Faz um mês que a pedagoga Marcia Rodrigues, de 43 anos, moradora do Conjunto Palmeiras, em Fortaleza, paga as compras de mercado pelo celular mesmo, sem ter conta corrente ou cartão de crédito. Ela faz parte do grupo de 220 pessoas que já usa o e-dinheiro Palmas, a versão eletrônica da moeda social de mesmo nome que circula há 14 anos na região. “Facilitou muito a minha vida não ter mais de andar com dinheiro de um lado para o outro. Além disso, consigo controlar melhor as contas por causa dos registros no aplicativo”, diz Marcia.
A plataforma, desenvolvida pelo banco comunitário Palmas em parceria com a empresa de tecnologia MadeApp, começou a operar como um projeto-piloto em março no Ceará e deve chegar a outras regiões do Brasil nas próximas semanas. Até o fim de junho, estão previstos lançamentos de moedas sociais eletrônicas em comunidades de São Paulo, Espírito Santo e Pará.
“Acreditamos que já no primeiro ano haverá 1 milhão de usuários em todo o País e uma circulação de R$ 25 milhões (em moedas sociais)”, estima o diretor da Rede Brasileira de Bancos Comunitários e coordenador do Banco Palmas, Joaquim Melo.
Hoje, existem no Brasil 107 moedas sociais. Elas foram criadas por bancos comunitários com o objetivo de que o dinheiro dos moradores circulasse dentro das próprias comunidades, ou seja, que o consumo local fosse estimulado e, assim, gerasse emprego e renda nessas regiões. O lastro delas é em real: uma Palma, por exemplo, tem de equivaler a um real. Além disso, a circulação é restrita a uma região e, diferente da moeda oficial, só aceita quem quiser.
Segundo a Secretaria Nacional de Economia Solidária (Senaes), órgão ligado ao Ministério do Trabalho que acompanha o funcionamento dos bancos comunitários, uma das exigências para a implementação das moedas sociais é a de que o volume em circulação tenha o mesmo quantitativo em real depositado no banco comunitário. Não há um marco legal desse tipo de iniciativa, mas o funcionamento é monitorado pelo Banco Central.
Para o pesquisador do Centro de Estudos em Microfinanças e Inclusão Financeira da FGV-SP Eduardo Diniz, a principal vantagem da migração dessas moedas para a versão eletrônica tem a ver com o custo. “Para os bancos comunitários, o custo de impressão é muito alto. Essa é uma das principais reclamações. Além disso, a versão eletrônica acaba trazendo mais credibilidade para a moeda e, consequentemente, mais circulação”, observa.

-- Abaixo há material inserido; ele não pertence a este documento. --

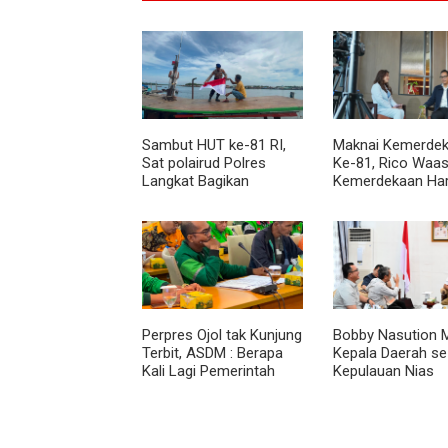
Sambut HUT ke-81 RI,
Maknai Kemerdek
Sat polairud Polres
Ke-81, Rico Waas
Langkat Bagikan
Kemerdekaan Ha
Bendera Merah Putih
Dirasakan Masyar
kepada Nelayan
Lewat Peningkat
Pelayanan Primer
Perpres Ojol tak Kunjung
Bobby Nasution M
Terbit, ASDM : Berapa
Kepala Daerah se
Kali Lagi Pemerintah
Kepulauan Nias
Akan Mengubah Janji?
Percepat Usulan
2027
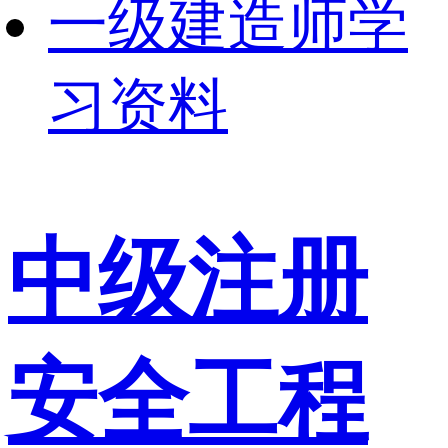
一级建造师学
习资料
中级注册
安全工程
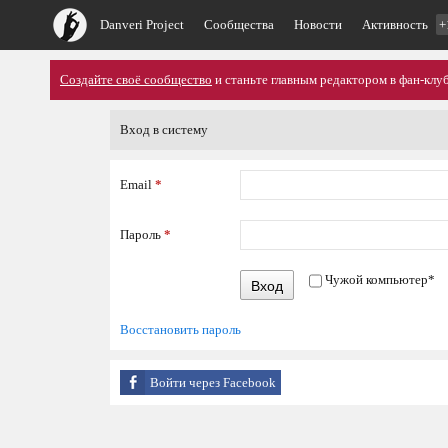
Danveri Project
Сообщества
Новости
Активность
+
Создайте своё сообщество
и станьте главным редактором в фан-клуб
Вход в систему
Email
*
Пароль
*
Чужой компьютер
*
Вход
Восстановить пароль
Войти через Facebook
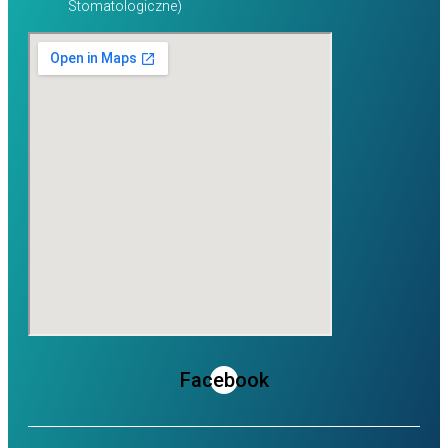
Stomatologiczne)
Facebook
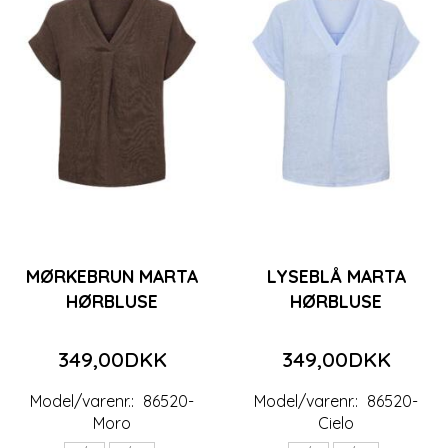
MØRKEBRUN MARTA
LYSEBLÅ MARTA
HØRBLUSE
HØRBLUSE
349,00DKK
349,00DKK
Model/varenr.:
86520-
Model/varenr.:
86520-
Moro
Cielo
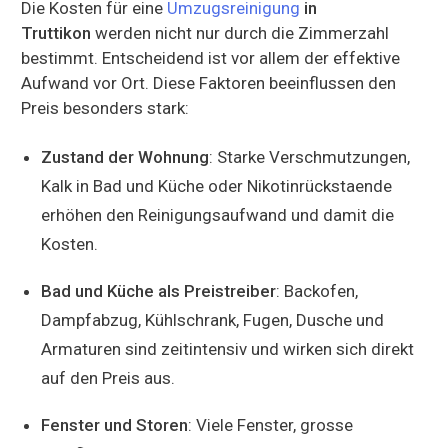
Die Kosten für eine
Umzugsreinigung
in
Truttikon
werden nicht nur durch die Zimmerzahl
bestimmt. Entscheidend ist vor allem der effektive
Aufwand vor Ort. Diese Faktoren beeinflussen den
Preis besonders stark:
Zustand der Wohnung
: Starke Verschmutzungen,
Kalk in Bad und Küche oder Nikotinrückstaende
erhöhen den Reinigungsaufwand und damit die
Kosten.
Bad und Küche als Preistreiber
: Backofen,
Dampfabzug, Kühlschrank, Fugen, Dusche und
Armaturen sind zeitintensiv und wirken sich direkt
auf den Preis aus.
Fenster und Storen
: Viele Fenster, grosse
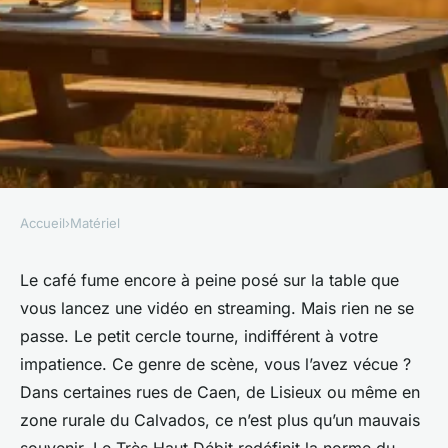
Accueil
›
Matériel
MATÉRIEL
Comment obtenir un
Le café fume encore à peine posé sur la table que
vous lancez une vidéo en streaming. Mais rien ne se
accompagnement fibre dans le
passe. Le petit cercle tourne, indifférent à votre
Calvados ?
impatience. Ce genre de scène, vous l’avez vécue ?
Dans certaines rues de Caen, de Lisieux ou même en
Séraphine
•
08/06/2026 12:44
•
9 min de lecture
zone rurale du Calvados, ce n’est plus qu’un mauvais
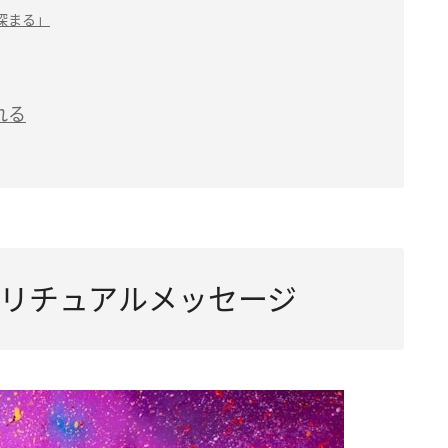
深まる」
れる
リチュアルメッセージ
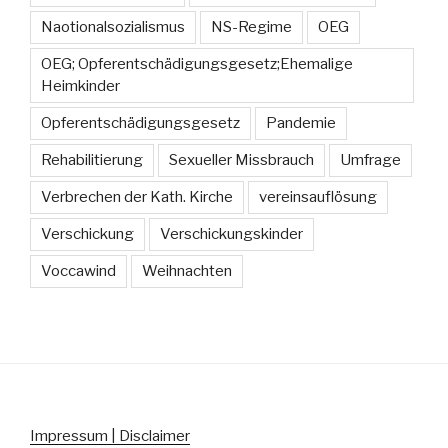
Naotionalsozialismus
NS-Regime
OEG
OEG; Opferentschädigungsgesetz;Ehemalige
Heimkinder
Opferentschädigungsgesetz
Pandemie
Rehabilitierung
Sexueller Missbrauch
Umfrage
Verbrechen der Kath. Kirche
vereinsauflösung
Verschickung
Verschickungskinder
Voccawind
Weihnachten
Impressum | Disclaimer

O ex-diretor do banco central da Bélgica e professor de Desenvolvimento Sustentável da Universidade de Sorbonne, Bernard Lietaer, explica que as moedas complementares são parte da era da informação e, portanto, que a digitalização delas é uma importante parte desse movimento. “No começo da era industrial, as pessoas diziam que tudo iria mudar, menos os cavalos. Porque foram eles que puxaram as primeiras máquinas e os primeiros trens. Agora, na era da informação, as pessoas afirmam que tudo vai mudar, menos o dinheiro. Mas dinheiro é informação. É espantoso que as pessoas acreditem que o sistema financeiro não vai mudar”, explica o especialista que acompanha o caso do Banco Palmas, no Brasil.
Funcionamento
O e-dinheiro funciona assim: a pessoa faz o download do aplicativo e se cadastra na plataforma de forma gratuita com seu número de CPF. Em seguida, deposita no banco comunitário um determinado valor em reais que será convertido em um saldo eletrônico na plataforma.
A distribuidora de alimentos e bebidas do comerciante Josemar Chaves, de 41 anos, foi um dos primeiros estabelecimentos a adotar o e-dinheiro como forma de pagamento no Conjunto Palmeiras (hoje há 30 cadastrados). Chaves destaca que ainda são poucos os clientes que usam a plataforma, mas que há facilidades no seu uso.
“As taxas que pago para o Banco Palmas por meio do aplicativo são próximas ao que pago nas bandeiras de cartão de crédito tradicional e nas quais tenho mais clientes. Mas, via aplicativo, eu recebo o dinheiro na hora, não preciso esperar os 30 dias. Isso ajuda o meu capital de giro e as compras que tenho de fazer de forma mais imediata”, explica o comerciante. As informações são do jornal O Estado de S. Paulo.